:: Data under study ::

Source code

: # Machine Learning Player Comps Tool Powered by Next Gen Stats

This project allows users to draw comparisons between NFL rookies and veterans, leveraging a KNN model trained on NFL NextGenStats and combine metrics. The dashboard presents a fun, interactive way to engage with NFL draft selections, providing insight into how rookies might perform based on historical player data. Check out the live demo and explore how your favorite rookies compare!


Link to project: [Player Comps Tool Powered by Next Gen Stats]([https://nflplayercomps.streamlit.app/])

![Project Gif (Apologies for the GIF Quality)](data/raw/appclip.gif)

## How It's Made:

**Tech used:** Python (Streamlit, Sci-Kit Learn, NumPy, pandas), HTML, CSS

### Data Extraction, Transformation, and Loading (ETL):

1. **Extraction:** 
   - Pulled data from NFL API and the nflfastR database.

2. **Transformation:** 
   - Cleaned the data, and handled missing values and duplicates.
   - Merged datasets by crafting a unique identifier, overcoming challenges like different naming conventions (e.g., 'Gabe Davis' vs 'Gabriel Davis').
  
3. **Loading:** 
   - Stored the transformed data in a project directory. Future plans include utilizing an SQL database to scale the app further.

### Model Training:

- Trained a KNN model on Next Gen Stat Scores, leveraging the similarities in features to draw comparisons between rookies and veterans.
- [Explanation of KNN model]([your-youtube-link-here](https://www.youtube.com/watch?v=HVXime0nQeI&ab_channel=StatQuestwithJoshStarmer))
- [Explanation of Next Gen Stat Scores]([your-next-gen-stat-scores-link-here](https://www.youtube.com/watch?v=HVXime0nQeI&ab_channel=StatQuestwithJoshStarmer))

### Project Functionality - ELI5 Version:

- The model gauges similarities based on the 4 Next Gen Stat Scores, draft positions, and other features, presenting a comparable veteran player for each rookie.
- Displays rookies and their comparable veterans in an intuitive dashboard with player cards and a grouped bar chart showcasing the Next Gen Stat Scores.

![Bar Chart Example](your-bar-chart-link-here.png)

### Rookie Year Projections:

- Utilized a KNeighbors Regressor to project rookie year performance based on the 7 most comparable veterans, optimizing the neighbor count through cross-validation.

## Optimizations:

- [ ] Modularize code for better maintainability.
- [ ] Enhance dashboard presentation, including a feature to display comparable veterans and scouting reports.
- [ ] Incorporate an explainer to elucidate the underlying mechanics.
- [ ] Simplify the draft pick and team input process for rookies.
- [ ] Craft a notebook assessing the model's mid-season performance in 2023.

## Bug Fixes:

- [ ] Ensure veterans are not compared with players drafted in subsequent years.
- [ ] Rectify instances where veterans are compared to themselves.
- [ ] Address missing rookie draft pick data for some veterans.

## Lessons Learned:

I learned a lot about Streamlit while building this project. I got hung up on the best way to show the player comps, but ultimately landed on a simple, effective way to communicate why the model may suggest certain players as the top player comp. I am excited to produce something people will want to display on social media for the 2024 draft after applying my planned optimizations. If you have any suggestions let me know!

:::

Search the entries above for the string "draw". Copy each line that holds it.

• [Result of this exercise]
This project allows users to draw comparisons between NFL rookies and veterans, leveraging a KNN model trained on NFL NextGenStats and combine metrics. The dashboard presents a fun, interactive way to engage with NFL draft selections, providing insight into how rookies might perform based on historical player data. Check out the live demo and explore how your favorite rookies compare!
- Trained a KNN model on Next Gen Stat Scores, leveraging the similarities in features to draw comparisons between rookies and veterans.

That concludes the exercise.